The guide to a double reward
Bringing this fable into a real-life farming context, it becomes clear that there is more than one positive outcome here. It relates both to good homes for workers as well as excellent product export opportunities. The one depends on the other.

Because no country will even think of importing produce from SA without first seeing a SIZA social Audit Completion Letter which includes requirements on certain accommodation aspects, you might say this could be the ulterior motive for supplying good housing. SIZA stands for Sustainable Agriculture in South Africa. Yet SIZA is not a watchdog or into policing, as the programme is improvement‐led rather than solely audit‐led and, in the process creates four categories of risk: Platinum, Gold, Silver, and Bronze, where the Platinum category has the most stringent qualifying criteria. It has been created as a motivator, not a disclaimer. It offers a guide to help producers to prosper and reap rewards.

SIZA is the (honey) guide offering the guidelines and a SIZA member will be rated according to the risk categories, based on the number and rating of each finding during each of their audits. Basic yet decent and safe living criteria are set to ensure a working and progressive home life for farm workers.

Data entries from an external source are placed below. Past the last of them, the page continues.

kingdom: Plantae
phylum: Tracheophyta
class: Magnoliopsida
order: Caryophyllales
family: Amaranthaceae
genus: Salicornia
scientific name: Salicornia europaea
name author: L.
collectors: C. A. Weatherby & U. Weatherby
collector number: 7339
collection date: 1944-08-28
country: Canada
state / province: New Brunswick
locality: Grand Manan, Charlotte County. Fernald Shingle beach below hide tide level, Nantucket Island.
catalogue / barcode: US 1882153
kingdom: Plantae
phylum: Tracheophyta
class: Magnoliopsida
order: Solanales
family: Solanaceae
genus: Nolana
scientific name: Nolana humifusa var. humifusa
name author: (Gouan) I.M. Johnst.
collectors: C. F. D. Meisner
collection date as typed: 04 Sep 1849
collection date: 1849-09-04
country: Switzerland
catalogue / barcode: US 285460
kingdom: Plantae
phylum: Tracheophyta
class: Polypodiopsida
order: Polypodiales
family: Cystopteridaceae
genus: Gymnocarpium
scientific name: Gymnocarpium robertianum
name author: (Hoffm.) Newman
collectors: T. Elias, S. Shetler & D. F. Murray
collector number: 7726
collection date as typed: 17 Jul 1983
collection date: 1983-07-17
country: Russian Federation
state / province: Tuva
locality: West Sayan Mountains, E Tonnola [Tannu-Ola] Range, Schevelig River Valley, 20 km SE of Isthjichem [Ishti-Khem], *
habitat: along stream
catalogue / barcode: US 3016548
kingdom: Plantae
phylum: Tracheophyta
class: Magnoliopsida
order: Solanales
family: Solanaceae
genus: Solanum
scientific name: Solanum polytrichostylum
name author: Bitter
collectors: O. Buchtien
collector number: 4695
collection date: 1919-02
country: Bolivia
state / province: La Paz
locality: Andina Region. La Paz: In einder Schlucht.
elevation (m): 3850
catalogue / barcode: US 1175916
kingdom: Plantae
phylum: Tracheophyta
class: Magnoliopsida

This includes aspects like fire safety, no leaking roofs, effective sewage, and everything else that offers a good space to live in, is structurally safe and hygienic. A good space to recuperate and to be refreshed for tomorrow’s work. And the next day. A happy home is a hard worker. As producers must drive continuous improvement and implement the required practices within their business, they should aim to get fewer findings and a higher rating during their next audit. The higher the rating, the better the business prospects. And respect.

In addition, when harvesting season comes, farmers need many extra seasonal workers. They also need to be accommodated, and that accommodation is not exempted from the SIZA audit requirements if the farmer is a SIZA member. Although there are many options available, from wooden cabins to tents to container homes – all must meet the basic SIZA accommodation requirements before the producer can complete an audit in full and ultimately export. Currently, the South African pome- and stone-fruit industry employs more than 68 000 workers (permanent and seasonal) with over 273 000 dependants.

People looking after people
So can it all be in the name of export? No, that is not the real reason these farmers do it. As stated, (in the name of SIZA), the key is sustainable agriculture. Because when you offer a sustainable future to the people you need to help you to produce, you end up with more content people. And content people work better, assuring a better bottom line, better and bigger exports. This cascades into more available funds to keep on upgrading the living environment. It’s a progressive circle indeed, not a viscous one.

Above all, it’s a humanitarian thing, coming from the heart. You see, the thing is, by law, farmers do not have to supply housing to their workers. But they mostly do, and often they do not even charge rent. It also contributes to better rural safety as well as protection for workers and their families. Decent farm housing is a much better option than life in the townships.

The farmers do it because it’s a universal truth, people like to do good. And SIZA provides a guide offering to take you to the honeypot. And beyond. Be wise, there is ample reward in opting for the guide. Sometimes you need some extra wings.